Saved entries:

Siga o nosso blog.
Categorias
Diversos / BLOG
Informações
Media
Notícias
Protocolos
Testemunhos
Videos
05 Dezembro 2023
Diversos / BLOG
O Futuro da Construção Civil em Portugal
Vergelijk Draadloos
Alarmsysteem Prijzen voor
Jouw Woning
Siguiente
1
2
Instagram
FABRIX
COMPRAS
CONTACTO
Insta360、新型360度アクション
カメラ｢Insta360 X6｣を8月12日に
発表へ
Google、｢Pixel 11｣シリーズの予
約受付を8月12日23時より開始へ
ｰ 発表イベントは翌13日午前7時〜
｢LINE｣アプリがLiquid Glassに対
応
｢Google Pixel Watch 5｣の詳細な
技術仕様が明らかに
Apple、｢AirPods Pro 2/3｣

...

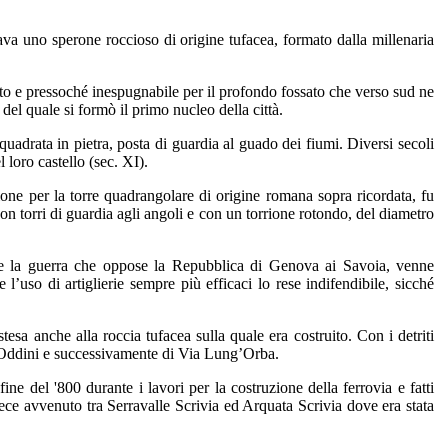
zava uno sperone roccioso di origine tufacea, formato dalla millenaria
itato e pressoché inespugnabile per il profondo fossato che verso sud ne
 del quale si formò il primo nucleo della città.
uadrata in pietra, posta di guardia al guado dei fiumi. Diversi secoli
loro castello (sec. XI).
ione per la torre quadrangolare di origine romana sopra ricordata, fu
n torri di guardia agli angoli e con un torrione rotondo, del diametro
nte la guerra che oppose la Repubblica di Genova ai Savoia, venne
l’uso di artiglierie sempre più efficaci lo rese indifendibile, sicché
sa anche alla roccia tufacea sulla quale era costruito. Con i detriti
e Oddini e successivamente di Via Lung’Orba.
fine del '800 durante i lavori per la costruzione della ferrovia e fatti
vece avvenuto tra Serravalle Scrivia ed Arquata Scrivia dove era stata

...

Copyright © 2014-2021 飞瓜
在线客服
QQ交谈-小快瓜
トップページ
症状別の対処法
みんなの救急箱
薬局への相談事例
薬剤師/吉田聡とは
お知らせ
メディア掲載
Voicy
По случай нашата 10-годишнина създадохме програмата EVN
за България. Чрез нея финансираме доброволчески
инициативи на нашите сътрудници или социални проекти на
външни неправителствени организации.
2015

Required action: Print the lines of the data from the line with "zava uno sperone" up to and including the line with "vece avvenuto tra", reproducing each one character for character.

Result below:
zava uno sperone roccioso di origine tufacea, formato dalla millenaria
itato e pressoché inespugnabile per il profondo fossato che verso sud ne
 del quale si formò il primo nucleo della città.
uadrata in pietra, posta di guardia al guado dei fiumi. Diversi secoli
loro castello (sec. XI).
ione per la torre quadrangolare di origine romana sopra ricordata, fu
n torri di guardia agli angoli e con un torrione rotondo, del diametro
nte la guerra che oppose la Repubblica di Genova ai Savoia, venne
l’uso di artiglierie sempre più efficaci lo rese indifendibile, sicché
sa anche alla roccia tufacea sulla quale era costruito. Con i detriti
e Oddini e successivamente di Via Lung’Orba.
fine del '800 durante i lavori per la costruzione della ferrovia e fatti
vece avvenuto tra Serravalle Scrivia ed Arquata Scrivia dove era stata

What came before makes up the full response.